*EJERCICIO ESCRITO 1*:
Indica si cada afirmación coincide con el texto sobre grabar las palabras de la Madre y responde sí o no. Cita textualmente las palabras del texto que lo deciden.
(a) Quien narra daba clase de español a los chicos apostolinos.
(b) La Madre envió a Madre Gema a la clase de quien narra.
(c) Quien narra veía muchas dificultades en lo que la Madre pudiera pedirle.

Grabar las palabras de la Madre

El tiempo no se detiene... y así llegamos al comienzo del nuevo curso escolar 1968.

Mi ocupación es dar clase de español a los chicos apostolinos que viven con los Padres y ayudar, los ratos libres, en la tienda de los objetos de recuer­do. Mi vida transcurre con toda normalidad, incluídas las inevitables dificultades que entraña toda existencia.

La Madre iba a menudo a nuestra sala en la Casa de la Joven; casi siempre rezábamos con ella el rosario. Otras veces nos hablaba y qué ajetreo para conseguir esconder el magneto­fón debajo de la esclavina y poder grabar sus palabras.

Yo ya estaba serenamente convencida de que, para la Madre, era simplemente una más; no creía que pudiese pensar en particu­lar en mí. Y una vez más ¡me equivoqué!.

Fue la Madre quien una mañana envió al Padre Gino a mi clase para que yo fuese donde ella a la sala de peregrinos. "Hija, he pensado ponerte con las chicas del laboratorio, ¿te encuentras con ánimos?". Sigue una serie de consejos prácticos para concluir diciendo: "bien, hija, ahora hablaré con Madre Gema".

Yo estaba impávida, escuchaba en silencio, ya que la Madre ejercía sobre mí una fuerza tal que alejaba la réplica, ni siquiera veía dificultades en lo que ella pudiese pedirme.

*EJERCICIO ESCRITO 2*: Expresa como una lista JSON de cadenas las líneas de los registros, desde el comienzo de los registros hasta la línea que contiene "line at (514, 49): solid -> dashed", con ambos extremos incluidos. Usa una cadena por línea y omite las líneas en blanco.

*LOS REGISTROS*:
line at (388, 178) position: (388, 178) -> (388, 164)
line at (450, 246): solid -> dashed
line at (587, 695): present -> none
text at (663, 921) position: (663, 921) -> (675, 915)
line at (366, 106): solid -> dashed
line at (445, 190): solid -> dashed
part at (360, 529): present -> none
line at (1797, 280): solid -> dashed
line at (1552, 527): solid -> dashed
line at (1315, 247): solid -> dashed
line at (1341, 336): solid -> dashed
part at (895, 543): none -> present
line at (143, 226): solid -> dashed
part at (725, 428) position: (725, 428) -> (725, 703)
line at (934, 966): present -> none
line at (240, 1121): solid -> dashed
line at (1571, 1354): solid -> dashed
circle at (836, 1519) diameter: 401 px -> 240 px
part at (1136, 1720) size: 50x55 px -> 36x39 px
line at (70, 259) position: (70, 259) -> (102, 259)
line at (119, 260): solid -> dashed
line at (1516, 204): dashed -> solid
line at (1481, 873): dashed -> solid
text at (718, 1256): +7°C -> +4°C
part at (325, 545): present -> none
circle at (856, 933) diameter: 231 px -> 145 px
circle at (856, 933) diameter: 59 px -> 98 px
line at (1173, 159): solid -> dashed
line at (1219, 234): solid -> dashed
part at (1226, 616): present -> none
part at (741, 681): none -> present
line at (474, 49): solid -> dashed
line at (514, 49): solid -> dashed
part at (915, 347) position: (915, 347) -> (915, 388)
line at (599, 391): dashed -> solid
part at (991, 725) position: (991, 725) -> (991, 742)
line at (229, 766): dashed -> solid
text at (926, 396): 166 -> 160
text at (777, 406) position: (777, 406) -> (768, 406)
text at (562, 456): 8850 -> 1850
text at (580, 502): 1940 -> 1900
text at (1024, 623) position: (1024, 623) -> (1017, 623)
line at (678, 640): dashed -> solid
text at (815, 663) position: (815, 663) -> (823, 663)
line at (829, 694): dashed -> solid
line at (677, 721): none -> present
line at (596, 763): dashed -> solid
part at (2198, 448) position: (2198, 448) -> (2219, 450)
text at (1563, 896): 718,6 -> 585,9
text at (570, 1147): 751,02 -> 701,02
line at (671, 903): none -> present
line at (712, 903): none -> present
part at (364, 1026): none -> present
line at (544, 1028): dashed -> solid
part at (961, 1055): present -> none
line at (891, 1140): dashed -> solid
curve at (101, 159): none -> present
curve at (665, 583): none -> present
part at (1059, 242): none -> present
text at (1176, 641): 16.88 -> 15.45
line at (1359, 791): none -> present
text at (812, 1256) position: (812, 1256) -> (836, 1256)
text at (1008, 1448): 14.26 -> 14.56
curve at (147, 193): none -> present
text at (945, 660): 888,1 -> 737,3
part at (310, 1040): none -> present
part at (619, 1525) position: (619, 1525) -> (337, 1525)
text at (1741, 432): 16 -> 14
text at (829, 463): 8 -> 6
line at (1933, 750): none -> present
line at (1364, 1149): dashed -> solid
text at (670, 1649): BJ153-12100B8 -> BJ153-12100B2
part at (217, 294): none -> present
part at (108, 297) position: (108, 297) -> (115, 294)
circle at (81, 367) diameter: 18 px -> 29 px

*RESPUESTA DEL EJERCICIO 1*:
(a) Sí: "Mi ocupación es dar clase de español a los chicos apostolinos que viven con los Padres".
(b) No: "Fue la Madre quien una mañana envió al Padre Gino a mi clase".
(c) No: "ni siquiera veía dificultades en lo que ella pudiese pedirme".

*RESPUESTA DEL EJERCICIO 2*:
[
  "line at (388, 178) position: (388, 178) -> (388, 164)",
  "line at (450, 246): solid -> dashed",
  "line at (587, 695): present -> none",
  "text at (663, 921) position: (663, 921) -> (675, 915)",
  "line at (366, 106): solid -> dashed",
  "line at (445, 190): solid -> dashed",
  "part at (360, 529): present -> none",
  "line at (1797, 280): solid -> dashed",
  "line at (1552, 527): solid -> dashed",
  "line at (1315, 247): solid -> dashed",
  "line at (1341, 336): solid -> dashed",
  "part at (895, 543): none -> present",
  "line at (143, 226): solid -> dashed",
  "part at (725, 428) position: (725, 428) -> (725, 703)",
  "line at (934, 966): present -> none",
  "line at (240, 1121): solid -> dashed",
  "line at (1571, 1354): solid -> dashed",
  "circle at (836, 1519) diameter: 401 px -> 240 px",
  "part at (1136, 1720) size: 50x55 px -> 36x39 px",
  "line at (70, 259) position: (70, 259) -> (102, 259)",
  "line at (119, 260): solid -> dashed",
  "line at (1516, 204): dashed -> solid",
  "line at (1481, 873): dashed -> solid",
  "text at (718, 1256): +7°C -> +4°C",
  "part at (325, 545): present -> none",
  "circle at (856, 933) diameter: 231 px -> 145 px",
  "circle at (856, 933) diameter: 59 px -> 98 px",
  "line at (1173, 159): solid -> dashed",
  "line at (1219, 234): solid -> dashed",
  "part at (1226, 616): present -> none",
  "part at (741, 681): none -> present",
  "line at (474, 49): solid -> dashed",
  "line at (514, 49): solid -> dashed"
]